What Jackie doesn’t realize is that she’s awoken the wrath of Lou Sr., (Ed Harris) Lou’s malignant and criminal father. She’s also awoken Lou’s past which is far from savory.

Stylish, frightening, mythical, and extremely vicious, Love Lies Bleeding is slick with blood and other bodily fluids. Tormented and tender, Rose Glass bends the world into impossible shapes and the result is monstrously magnificent. Pair with Toll (Pedágio) by Brazilian director Carolina Markowicz.

1. The Substance – Coralie Fargeat

There isn’t much to be said about French director Coralie Fargeat’s scathing body horror and entertainment industry satire The Substance that hasn’t been said before. It’s outrageous, abject, violent, and truly sad. One time Oscar winner and now “ageing” daytime television aerobics instructor Elisabeth Sparkle (Demi Moore) gets fired on her fiftieth birthday by the odious network executive Harvey (Dennis Quaid). 

Having little sense of who she is without the spotlight, when a mysterious offer is delivered for her to try ‘The Substance’ an experimental cell cloning technique to create a “Younger, more beautiful, more perfect” version of herself, Elisabeth takes it.

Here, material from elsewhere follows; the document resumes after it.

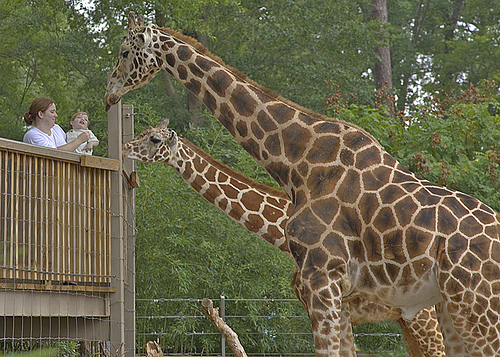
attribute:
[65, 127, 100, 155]
shirt — white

The result is the ‘birth’ of Sue (Margaret Qualley) from her back. Sue and Elisabeth are supposed to share this new existence as the disembodied voice insists “Remember You Are One” – but it isn’t long until Elisabeth and Sue are in a pitched battle for supremacy. 

The tragedy of the story is Elisabeth is the matrix from whom Sue is born. Instead of Sue becoming a ‘more perfect’ version of Elisabeth she becomes a distilled version of her ambition and need for the power that beauty and attention bring her.

Fargeat intended the film to be a comment on ageism and the pressures put on women to never age and to remain ‘perfect and pliable’ in the service of the male gaze – and she isn’t subtle about any of it. However, there are layers within layers resting in the Matryoshka doll film. Remember, take care of yourself! 


Honorable mentions: Mati Diop’s Dahomey. Emily Kassie and Julian Brave Noisecat’s Sugarcane. Itō Shiori’s Black Box Diaries. Caitlyn Cronenberg’s Humane. Annick Blanc’s Hunting Daze. Sally Aitken’s Every Little Thing.